Abbassai lo sguardo sul leggio. Il mio discorso stava lì, un foglietto bianco simile ad una lista della spesa. Vedevo le parole un po' sfuocate, ma le vedevo. Mi schiarii la gola. Il microfono fischiò. La mia mente era vuota, paurosamente pulita. Lessi:
"Buonasera a tutti, onesti imprenditori e munifici lavoratori del nord. È un onore per me vedere qui riunite tante brave persone: famiglie, famiglie che si sostengono l'un l'altra, famiglie che…sostengono il nostro bilancio. Ognuno di voi rappresenta un acquisto andato a buon fine, un acquisto di cui non ci siamo pentiti, che siamo fieri di annoverare nel nostro equipaggio. È dunque per me fonte di immenso dispiacere comunicarvi le ultime strategie di taglio del personale…"
Un ometto si alzò in piedi: "Strategie! Voi volete solo accaparrarvi i nostri dividendi! Ci avete comprati per poi mandarci in mezzo alla strada!" (sicurezza! come mai la sicurezza non faceva nulla?)
"…La nostra non è solo una scelta tattica, ma altresì etica…Riteniamo più onesto dirvi le cose come stanno con mesi di anticipo, consentendovi di riorganizzare le vostre priorità, anziché…"
Una vecchia megera sputò a terra.

Iniziai a vacillare.
Tutta quella gente, quei fari puntati addosso…Le poltrone sembravano tante gocce di sangue, seggi sacrificali…E la biondina mi faceva segno di continuare.
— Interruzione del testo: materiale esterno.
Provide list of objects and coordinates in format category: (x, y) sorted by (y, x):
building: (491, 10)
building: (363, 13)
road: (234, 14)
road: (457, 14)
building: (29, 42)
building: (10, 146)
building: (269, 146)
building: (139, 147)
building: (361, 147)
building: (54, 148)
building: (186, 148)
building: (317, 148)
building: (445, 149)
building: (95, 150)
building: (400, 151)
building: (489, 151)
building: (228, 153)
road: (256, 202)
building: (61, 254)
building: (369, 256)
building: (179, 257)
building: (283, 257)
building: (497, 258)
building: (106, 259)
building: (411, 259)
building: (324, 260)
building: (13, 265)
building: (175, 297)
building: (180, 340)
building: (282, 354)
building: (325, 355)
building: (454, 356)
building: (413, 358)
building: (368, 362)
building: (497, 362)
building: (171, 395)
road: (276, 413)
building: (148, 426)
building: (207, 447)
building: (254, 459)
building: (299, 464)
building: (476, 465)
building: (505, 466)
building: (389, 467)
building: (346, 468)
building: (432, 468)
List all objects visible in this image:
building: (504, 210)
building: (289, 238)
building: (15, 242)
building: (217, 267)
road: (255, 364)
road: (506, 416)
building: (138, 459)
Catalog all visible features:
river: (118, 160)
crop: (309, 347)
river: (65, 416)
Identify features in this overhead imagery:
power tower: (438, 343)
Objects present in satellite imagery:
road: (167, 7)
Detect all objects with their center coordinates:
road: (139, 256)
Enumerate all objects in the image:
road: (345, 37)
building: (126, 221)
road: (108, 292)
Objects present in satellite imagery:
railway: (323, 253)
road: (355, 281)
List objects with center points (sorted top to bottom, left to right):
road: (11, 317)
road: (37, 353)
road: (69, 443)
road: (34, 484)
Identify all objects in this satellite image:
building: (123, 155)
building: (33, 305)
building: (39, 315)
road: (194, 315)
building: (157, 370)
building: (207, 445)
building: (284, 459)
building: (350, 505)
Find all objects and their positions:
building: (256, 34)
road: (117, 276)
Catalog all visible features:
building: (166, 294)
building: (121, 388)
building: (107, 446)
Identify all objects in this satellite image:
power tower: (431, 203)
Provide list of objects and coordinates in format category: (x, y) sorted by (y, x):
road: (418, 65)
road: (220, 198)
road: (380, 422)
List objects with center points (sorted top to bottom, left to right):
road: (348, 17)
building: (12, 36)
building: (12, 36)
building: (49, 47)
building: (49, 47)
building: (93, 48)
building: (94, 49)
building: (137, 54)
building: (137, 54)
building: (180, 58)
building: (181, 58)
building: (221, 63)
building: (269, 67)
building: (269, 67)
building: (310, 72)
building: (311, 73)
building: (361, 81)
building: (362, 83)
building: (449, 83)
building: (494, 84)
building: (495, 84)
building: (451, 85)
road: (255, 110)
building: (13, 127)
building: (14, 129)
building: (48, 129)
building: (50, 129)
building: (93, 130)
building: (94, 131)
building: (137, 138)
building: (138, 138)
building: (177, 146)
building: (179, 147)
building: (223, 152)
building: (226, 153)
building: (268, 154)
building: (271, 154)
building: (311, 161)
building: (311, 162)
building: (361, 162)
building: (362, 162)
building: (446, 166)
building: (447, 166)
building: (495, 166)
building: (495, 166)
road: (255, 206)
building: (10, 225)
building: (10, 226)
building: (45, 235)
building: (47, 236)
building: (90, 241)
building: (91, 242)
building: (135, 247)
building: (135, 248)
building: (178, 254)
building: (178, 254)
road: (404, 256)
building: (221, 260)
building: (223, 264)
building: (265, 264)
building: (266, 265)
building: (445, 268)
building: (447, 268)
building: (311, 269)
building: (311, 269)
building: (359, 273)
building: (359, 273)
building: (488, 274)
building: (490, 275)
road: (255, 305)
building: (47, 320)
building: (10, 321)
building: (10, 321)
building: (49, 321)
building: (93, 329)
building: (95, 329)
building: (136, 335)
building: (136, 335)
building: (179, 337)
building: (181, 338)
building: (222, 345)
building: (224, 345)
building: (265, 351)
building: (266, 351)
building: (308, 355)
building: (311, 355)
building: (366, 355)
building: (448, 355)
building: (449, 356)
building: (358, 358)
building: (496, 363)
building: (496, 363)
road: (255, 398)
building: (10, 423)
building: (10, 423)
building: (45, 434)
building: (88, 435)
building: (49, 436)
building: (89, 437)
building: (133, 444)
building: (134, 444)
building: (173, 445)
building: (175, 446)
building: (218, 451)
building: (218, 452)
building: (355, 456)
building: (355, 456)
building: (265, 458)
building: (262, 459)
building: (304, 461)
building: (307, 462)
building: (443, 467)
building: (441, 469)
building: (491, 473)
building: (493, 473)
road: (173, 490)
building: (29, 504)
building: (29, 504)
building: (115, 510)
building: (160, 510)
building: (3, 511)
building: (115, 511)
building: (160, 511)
"…lasciarvi lavorare nella certezza illusoria di non essere un peso per la società".

La folla cominciò a mutare aspetto.
I grugni giallognoli non furono più semplici grugni; le mascelle ghignanti si esibirono in qualcosa che valicava il disprezzo; vapore salì dalle grate e il soffitto iniziò a trasudare melma.
Ogni angolo della stanza era pregno di muffe intestine, anguille nerastre guizzavano sulle pareti.

Gente che non era più gente cominciò ad arrampicarsi sul palco, vomitando accuse, sbraitando che non ero altro che un manichino, un feticcio, un pupazzo di carne. Le madri partorivano aborti dalle braccia remiganti, pronti a stanarmi. Vomitavano piante, alberi genealogici, i vecchi scioperanti ;ticchettando col bastone l'ora della mia morte.

Balzai alla disperata sul corridoio, muovendomi come al rallentatore. Mi sottrassi all'abbraccio di cancrene e coccodrilli lacrimosi. Mi tuffai nell'ascensore e premetti il pulsante del secondo piano.

Dopo qualche momento, smisi di udire i colpi furiosi e le grida che intimavano di aprire le porte. Il mio cuore pompava di agitazione e di vergogna. Mi guardai la camicia: bagnata di secrezioni verdi.
"Questo non è l'Inferno, non può essere l'Inferno", mi ripetevo. Ed era una sensazione recondita, e non la logica, a suggerirmelo.
"E non può essere nemmeno un sogno. È troppo denso, troppo vero".
Familiare come solo la mia mente poteva esserlo, lucido come il delirio che anticipa la morte.